(TASK REQUIREMENTS) Reproduce every line of the material verbatim, keeping the original order.

═════ TASK MATERIAL ═════

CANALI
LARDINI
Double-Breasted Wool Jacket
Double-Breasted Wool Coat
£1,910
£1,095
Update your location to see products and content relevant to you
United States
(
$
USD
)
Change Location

═════

(EXERCISE RESULT)
CANALI
LARDINI
Double-Breasted Wool Jacket
Double-Breasted Wool Coat
£1,910
£1,095
Update your location to see products and content relevant to you
United States
(
$
USD
)
Change Location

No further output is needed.